TORONTO – La moyenne obtenue par le Canada dans une enquête mondiale sur la littératie des adultes ne donne pas la pleine mesure de la réalité à cause de sa grande proportion d’immigrants, selon un rapport publié mercredi par l’Institut C.D. Howe.

Selon les plus récents résultats du Programme pour l’évaluation internationale des compétences des adultes (PIAAC) de l’Organisation de Coopération et de Développement Économiques (OCDE) rendus publics en octobre 2013, le Canada se classe dans la moyenne internationale en littératie, et un peu au-dessus en résolution de problèmes dans des environnements à forte composante technologique.

En numératie — la capacité au calcul —, le pays est sous la moyenne internationale.

Dans son rapport, le centre de recherche non partisan qu’est l’Institut C.D. Howe déclare que si ces résultats ne sont pas «explicitement mauvais», ils «semblent décevant» compte tenu que les classements des évaluations et du rendement scolaire des élèves du secondaire sont généralement élevés.

Le rapport rédigé par Andrew Parkin note que les immigrants canadiens s’en sortent bien comparativement à leurs homologues dans d’autres pays. Toutefois, leur nombre — plus élevé qu’ailleurs — a un impact sur la position du Canada dans le classement de 24 pays fait par l’OCDE.

Un examen plus approfondi des résultats du PIAAC révèle en effet que le Canada se classe au-dessus de la moyenne internationale en littératie quand les résultats de ses populations immigrante et non immigrante sont examinés séparément. Les deux groupes se retrouvent alors respectivement au sixième et septième rang, alors qu’ils placent le pays au onzième rang une fois réunis.

«Même si [les immigrants] se classent derrière les adultes qui sont nés au Canada, l’écart est plus faible au Canada que dans plusieurs autres pays, affirme Andrew Parkin.

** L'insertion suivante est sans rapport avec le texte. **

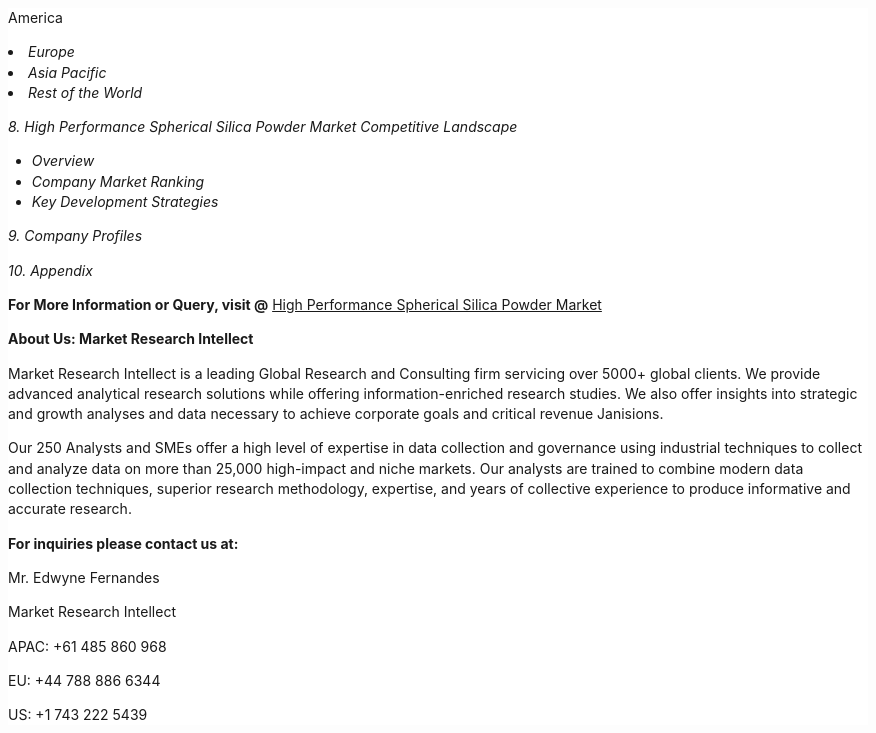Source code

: America</span></em></li><li><em><span class="">Europe</span></em></li><li><em><span class="">Asia Pacific</span></em></li><li><em><span class="">Rest of the World</span></em></li></ul><p><em><span class="font-[700]">8. High Performance Spherical Silica Powder Market Competitive Landscape</span></em></p><ul><li><em><span class="">Overview</span></em></li><li><em><span class="">Company Market Ranking</span></em></li><li><em><span class="">Key Development Strategies</span></em></li></ul><p><em><span class="font-[700]">9. Company Profiles</span></em></p><p><em><span class="font-[700]">10. Appendix</span></em></p><p><span class="font-[700]"><strong>For More Information or Query, visit&nbsp;@</strong>&nbsp;</span><span class="font-[700]"><a href="https://www.marketresearchintellect.com/product/high-performance-spherical-silica-powder-market/?utm_source=Linkedin&utm_medium=842" target="_blank" data-tracking-control-name="article-ssr-frontend-pulse_little-text-block" data-tracking-will-navigate="" data-test-link="">High Performance Spherical Silica Powder Market</a></span></p><p><strong><span class="font-[700]">About Us: Market Research Intellect</span></strong></p><p><span class="">Market Research Intellect is a leading Global Research and Consulting firm servicing over 5000+ global clients. We provide advanced analytical research solutions while offering information-enriched research studies.&nbsp;</span>We also offer insights into strategic and growth analyses and data necessary to achieve corporate goals and critical revenue Janisions.</p><p><span class="">Our 250 Analysts and SMEs offer a high level of expertise in data collection and governance using industrial techniques to collect and analyze data on more than 25,000 high-impact and niche markets. Our analysts are trained to combine modern data collection techniques, superior research methodology, expertise, and years of collective experience to produce informative and accurate research.</span></p><p><strong>For inquiries please contact us at:</strong></p><p>Mr. Edwyne Fernandes</p><p>Market Research Intellect</p><p>APAC: +61 485 860 968</p><p>EU: +44 788 886 6344</p><p>US: +1 743 222 5439</p>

Donc, le Canada se débrouille plutôt bien pour s’assurer que tout le monde ait une base de compétences solide.»

Après analyse, M. Parkin assure que le problème ne réside pas dans l’efficacité du système d’éducation, car les adultes canadiens qui éprouvent le plus de difficultés sont ceux qui ont un niveau de scolarité peu élevé. «Dans plusieurs cas, ce sont des Canadiens plus âgés, précise-t-il. Et dans d’autres, ce sont des Canadiens immigrants, particulièrement ceux qui n’ont ni l’anglais ni le français comme langue maternelle.»

«Il y a certainement de groupes de Canadiens dont les résultats dans des tests semblables sont sous la moyenne, et c’est là que nous devons concentrer nos efforts», conclut Andrew Parkin.